#### Selected excerpt
Perpetual motion machine introduction delayed

Steorn is an Irish company which has announced that it's developed a "free energy" machine. "Free energy" is another name for "perpetual motion." As you may recall from high school physics, perpetual motion is theoretically impossible according to the known laws of physics. "Pshaw" says Steorn (figuratively, anyway).

So, time for the Big Unveiling came...and went. "Technical problems" says Steorn. Gee, you'd think that a company which has a paradigm-shattering technology would make sure that everything was ready to go before announcing a demo, wouldn't you? No worries, though, they're going to unveil it on the Fifth. I'm sure that every oil company executive will be anxiously sitting in front of his computer, terrified of the machine that will inevitably put him out of work. And then pigs will fly like 747's above the landscape.

Perpetual motion at long last?

UPDATE:

Per mo no go

UPDATE II:

Steorn device linked to Intelligent Design

MORE: Smirk as a Steorn exec "explains" their device's failure:

Schadenfreude

UPDATE: Let the lying begin!

Steorn CEO tries to explain

Gaze upon the Orbo, disbelievers!

Con Artists Free Energy Technology

Posted on Thu Jul 05, 2007



Comments

"Free energy" is another name for "perpetual motion."

Well, technically that's not true. A perpetual motion machine only needs to waste zero energy while moving in any sort of way (a brick by contrast wastes zero energy but doesn't move). A free energy machine must do more than that -- it has to produce a positive amount of energy at every cycle.
########
#### Provided material
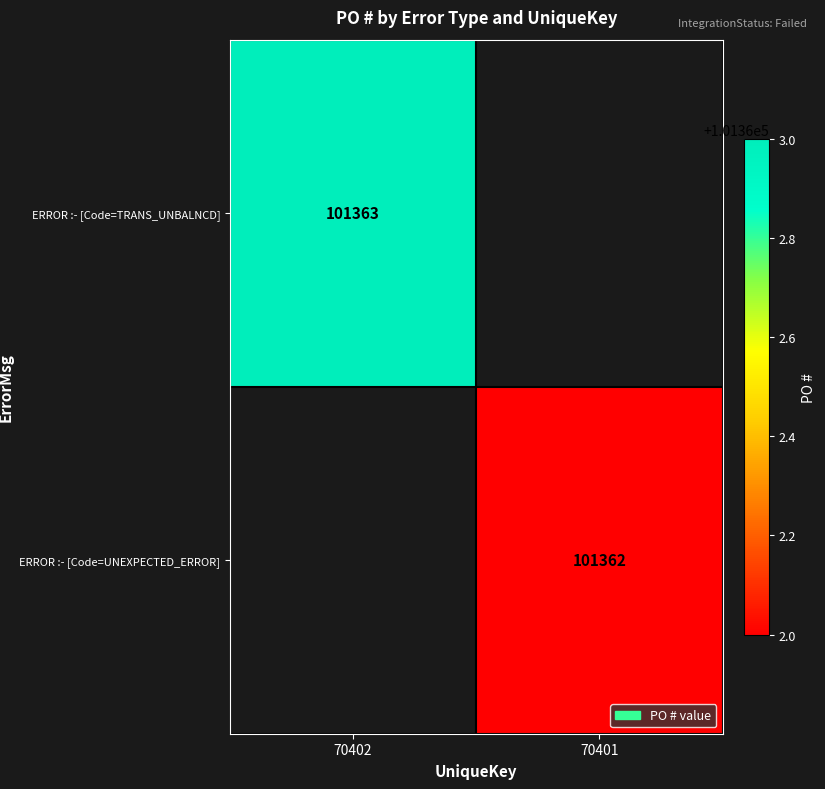

Is the value of ERROR :- [Code=UNEXPECTED_ERROR] at 70401 greater than the value of ERROR :- [Code=TRANS_UNBALNCD] at 70402?

No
########
In the post about Steorn, what reason did Steorn give for missing the Big Unveiling? The material isn't needed here.

### Task response
Technical problems.